■ Extract
An unblemished work record between the misconduct in 2019 and the hearing and Decision in 2025.

It was in her favour that she had not repeated any misconduct, especially given the long gap of over 5 years between the 2019 misconduct and the 2025 hearing. But “keeping her head down” (as Mr Holborn put it in submissions) was perhaps to be expected when she was in the shadow of an investigation and misconduct proceedings. The point was rightly seen as to her credit, but, against it, she had maintained an unblemished record between the misconduct in 2015 and the warning in 2017 as well but relapsed within a year of the warning expiring.

iv)

Extensive testimonials from colleagues working with Ms Tchampet daily and managers responsible for her work which “attest to your high standards of skills, professionalism and trustworthiness, knowing the charges you face.” (Decision p 23).

This, too, was a point in her favour. But it was another point of limited weight. Ms Tchampet was not accused of being deficient in skills. Nor did the problem arise when she was being supervised or in the company of other nursing and medical professionals. Both cases of misconduct, in 2015 and 2019, were about situations when she had deliberately placed herself away from colleagues, away from observation and away from supervision. The 2019 case was a case of actual dishonesty and gross neglect endangering life, and, since this was admitted, it could not be said, on the basis of references, that she was professional and trustworthy when she believed she was not being watched.

88.

The Decision also considered the dishonesty “towards, but not at the higher end of the spectrum”, and “a single episode of dishonesty”; which was, given the points I have made in para 77 above, either wrong or a distinction not sufficient to make a difference between a case requiring striking off and case which could be dealt with by a period of suspension, especially where (as the Panel recognised) the misconduct was not limited to the dishonesty but included neglect which could have been fatal to an exceptionally vulnerable patient in Ms Tchampet’s sole care.

■ Task set
1. List every year mentioned in the judgment extract.
2. In the judgment extract, who described Ms Tchampet as "keeping her head down"?
3. Extend the judgment extract on Ms Tchampet's misconduct case from where it stops.

[Extracted data entries]
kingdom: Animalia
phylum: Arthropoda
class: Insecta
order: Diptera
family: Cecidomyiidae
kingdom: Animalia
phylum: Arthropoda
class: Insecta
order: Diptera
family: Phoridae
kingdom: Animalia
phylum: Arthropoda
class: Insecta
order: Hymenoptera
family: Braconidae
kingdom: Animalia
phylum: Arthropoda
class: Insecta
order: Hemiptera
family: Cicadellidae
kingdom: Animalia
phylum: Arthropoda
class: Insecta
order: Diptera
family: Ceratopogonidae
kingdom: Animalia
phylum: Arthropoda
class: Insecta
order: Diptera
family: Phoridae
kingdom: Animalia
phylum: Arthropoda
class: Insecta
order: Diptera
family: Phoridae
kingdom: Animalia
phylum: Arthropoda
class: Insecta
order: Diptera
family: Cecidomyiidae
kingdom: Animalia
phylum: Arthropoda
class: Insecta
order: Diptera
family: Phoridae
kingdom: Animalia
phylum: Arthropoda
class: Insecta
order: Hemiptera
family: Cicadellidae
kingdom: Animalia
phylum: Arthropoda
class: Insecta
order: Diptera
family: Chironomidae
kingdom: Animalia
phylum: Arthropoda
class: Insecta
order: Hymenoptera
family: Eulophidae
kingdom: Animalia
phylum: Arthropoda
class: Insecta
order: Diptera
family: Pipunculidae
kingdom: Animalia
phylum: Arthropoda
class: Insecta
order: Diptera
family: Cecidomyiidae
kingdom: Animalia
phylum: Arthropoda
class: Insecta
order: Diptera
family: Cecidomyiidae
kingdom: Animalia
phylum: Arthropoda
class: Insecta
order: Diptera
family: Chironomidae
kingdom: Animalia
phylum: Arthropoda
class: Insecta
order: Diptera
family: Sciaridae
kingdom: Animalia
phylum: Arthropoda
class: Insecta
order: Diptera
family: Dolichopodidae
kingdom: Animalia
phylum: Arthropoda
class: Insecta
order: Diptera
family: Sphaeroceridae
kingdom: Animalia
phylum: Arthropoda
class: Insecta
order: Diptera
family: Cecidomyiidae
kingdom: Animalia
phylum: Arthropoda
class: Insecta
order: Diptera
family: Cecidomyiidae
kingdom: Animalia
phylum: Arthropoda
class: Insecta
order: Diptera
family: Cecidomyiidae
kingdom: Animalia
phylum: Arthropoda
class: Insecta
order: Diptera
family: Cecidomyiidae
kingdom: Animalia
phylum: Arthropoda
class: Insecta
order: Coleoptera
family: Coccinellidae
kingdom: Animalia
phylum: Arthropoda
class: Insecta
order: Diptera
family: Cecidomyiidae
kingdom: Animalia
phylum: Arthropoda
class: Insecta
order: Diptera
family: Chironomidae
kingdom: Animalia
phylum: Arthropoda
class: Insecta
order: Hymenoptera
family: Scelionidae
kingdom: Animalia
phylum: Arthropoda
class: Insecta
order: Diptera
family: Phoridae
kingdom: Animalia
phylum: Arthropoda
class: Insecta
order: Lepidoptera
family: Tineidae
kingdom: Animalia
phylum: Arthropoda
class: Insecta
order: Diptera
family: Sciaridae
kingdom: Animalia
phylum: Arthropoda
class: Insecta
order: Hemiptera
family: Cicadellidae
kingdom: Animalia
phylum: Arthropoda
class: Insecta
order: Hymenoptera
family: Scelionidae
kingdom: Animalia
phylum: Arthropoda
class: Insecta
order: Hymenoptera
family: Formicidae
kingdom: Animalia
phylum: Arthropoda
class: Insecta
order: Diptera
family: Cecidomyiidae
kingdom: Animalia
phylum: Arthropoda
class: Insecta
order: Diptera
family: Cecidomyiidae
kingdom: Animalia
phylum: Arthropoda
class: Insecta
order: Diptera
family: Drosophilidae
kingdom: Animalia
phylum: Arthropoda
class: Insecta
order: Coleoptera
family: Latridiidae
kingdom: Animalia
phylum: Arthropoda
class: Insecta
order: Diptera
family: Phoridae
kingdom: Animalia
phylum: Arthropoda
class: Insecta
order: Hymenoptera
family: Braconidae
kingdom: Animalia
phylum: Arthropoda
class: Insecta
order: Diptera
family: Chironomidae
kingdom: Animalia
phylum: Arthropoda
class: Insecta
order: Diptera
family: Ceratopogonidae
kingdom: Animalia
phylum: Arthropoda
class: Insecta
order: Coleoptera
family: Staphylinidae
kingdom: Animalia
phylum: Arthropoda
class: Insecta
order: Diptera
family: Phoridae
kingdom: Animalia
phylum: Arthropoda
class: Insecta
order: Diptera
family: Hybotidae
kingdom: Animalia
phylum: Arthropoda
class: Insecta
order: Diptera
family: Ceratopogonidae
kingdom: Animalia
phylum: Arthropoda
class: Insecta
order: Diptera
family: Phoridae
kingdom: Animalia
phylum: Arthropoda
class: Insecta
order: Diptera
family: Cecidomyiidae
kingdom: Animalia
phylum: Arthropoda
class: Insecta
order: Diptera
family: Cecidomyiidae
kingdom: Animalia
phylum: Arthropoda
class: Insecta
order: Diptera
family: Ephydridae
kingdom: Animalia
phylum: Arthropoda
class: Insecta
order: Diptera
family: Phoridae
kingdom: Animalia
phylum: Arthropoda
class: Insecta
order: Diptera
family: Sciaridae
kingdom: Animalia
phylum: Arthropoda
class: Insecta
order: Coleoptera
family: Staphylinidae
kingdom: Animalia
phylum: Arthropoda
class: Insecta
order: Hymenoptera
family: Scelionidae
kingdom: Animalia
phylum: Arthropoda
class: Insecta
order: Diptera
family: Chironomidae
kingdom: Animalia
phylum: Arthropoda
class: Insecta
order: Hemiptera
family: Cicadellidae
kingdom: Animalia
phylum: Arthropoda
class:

■ Responses to the exercise
1. 2015, 2017, 2019, 2025

2. Mr Holborn, in submissions.

3.
89.

The Decision characterised the misconduct as:

“• A single instance of misconduct, but where a lesser sanction is not sufficient;

• No evidence of harmful deep-seated personality or attitudinal problems;

• No evidence of repetition of behaviour since the incident;

• The Committee is satisfied that the nurse or midwife has insight and does not pose a significant risk of repeating behaviour;

In relation to attitudinal concerns arising from your dishonest conductm, the panel acknowledged your extensive remediation,”

90.

It was not, however, a single instance of misconduct. There were many aspects to the misconduct, and it extended (because of the dishonesty, which was serious in itself, although not the only misconduct) over weeks rather than hours.

91.

There did appear to be an attitudinal problem, as discussed in the Sanctions Guidance, because of the similarity between the 2015 misconduct and the 2017 misconduct, and because of the repetition of that conduct notwithstanding the warning given and in breach of the assurance accepted by the Case Examiners in 2017. The Decision does not grapple with that, and, in particular, does not mention the assurance, and its breach.

92.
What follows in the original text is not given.